When the layoffs fell in the fall of 2020, Erkkilä did not rest on his laurels.

– That’s when I grabbed my white gloves, opened the competition calendar on the website of the Finnish Billiards Association and saw that Cabin has divar competitions. I called the competition director, and we are still on that road.

The invention made famous

In the spring of 2024, Erkkilä will already be known at the top of World Snooker, the umbrella organization of the professional snooker tour. Judging skills are an important, but not the most significant, reason for that.

– I noticed right away in the first match that, in the event of an error, placing the balls in the places before the shot is quite challenging, especially when several balls are moving. As a person with an engineering background, I thought it would be nice to come up with a solution that would make this easier.

Erkkilä set out to develop the idea and contacted his friend who knew about coding. The duo’s collaboration gave birth to a tool that allows the referee to check on the cell phone screen where the balls were before the player’s foul shot.
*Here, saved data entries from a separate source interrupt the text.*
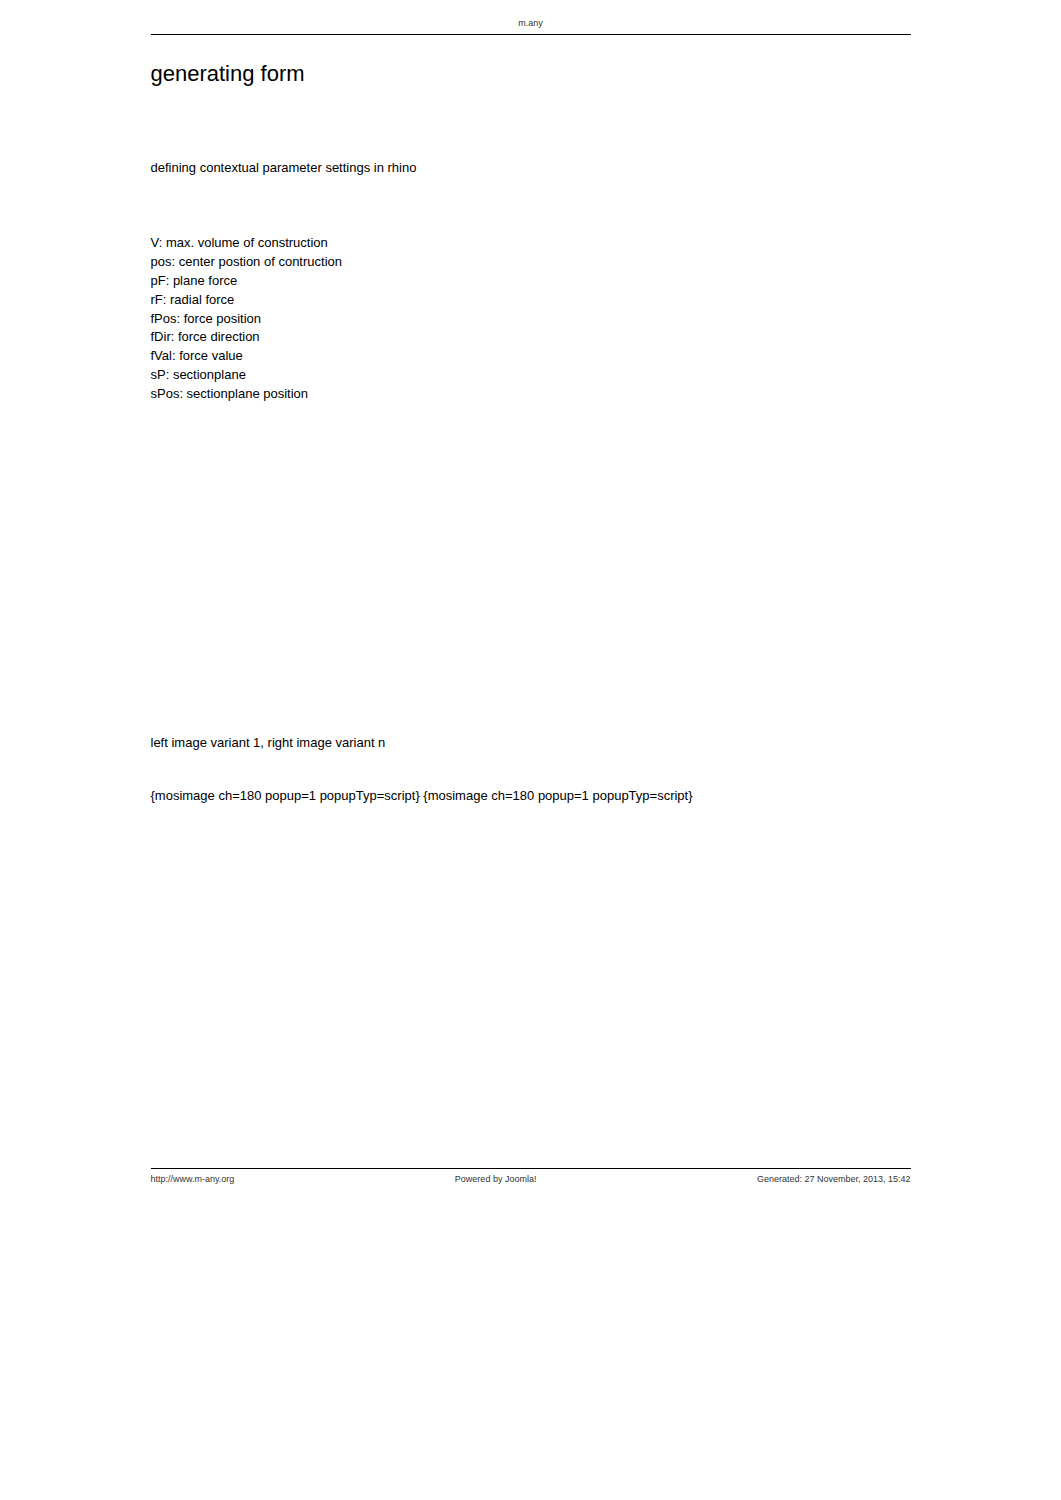m.any
generating form
defining contextual parameter settings in rhino
V: max. volume of construction
pos: center postion of contruction
pF: plane force
rF: radial force
fPos: force position
fDir: force direction
fVal: force value
sP: sectionplane
sPos: sectionplane position
left image variant 1, right image variant n
{mosimage ch=180 popup=1 popupTyp=script} {mosimage ch=180 popup=1 popupTyp=script}
http://www.m-any.org
Powered by Joomla!
Generated: 27 November, 2013, 15:42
In TV matches of professional competitions, the referee is assisted by another referee, who assists his colleague in putting the balls in the right places in the above-mentioned situations.

Erkkilä’s invention is based on a camera placed above the gaming table. It saves the game in pictures, which the referee can return to on his own initiative with a few clicks on the mobile phone screen. After this, the judge can easily compare the positioning of the balls before and after based on the superimposed images.

Now top judges are responsible for the refereeing activities of the umbrella organization Paul Collier and Jan Verhaas are thinking about harnessing the invention for tables outside of the TV implementation. That is, for the majority of professional matches.

– Let’s see if it will be available in the near future, says Erkkilä.

The goal is the World Cup final

Extremes have played a big role in Erkkilä’s life, of which snooker represents calmness. The other side is the speed, the roots of which go back much further than the 19-year-long job as a flight captain.

At the beginning of the millennium, Erkkilä was one of Finland’s most promising karting drivers.

– Gold and silver can be found in the trophy cabinet.

In the championship year 2000, Erkkilä finished second Heikki Kovalainenand in the silver seasons of 1997 and 1998, he had to admit that he was better Kimi Räikkönen.

– Speed ​​has always been in the blood. Snooker offers a good counterbalance.

Although his career did not lead to F1 circles, as a flight captain he has been able to control the largest planes flying between continents, traveling at a speed of a thousand kilometers per hour.

However, the turn caused by Corona may turn into a change of industry in the long term.

– It would be great to reach the World Cup final. It is possible in a period of 10–15 years, says Erkkilä.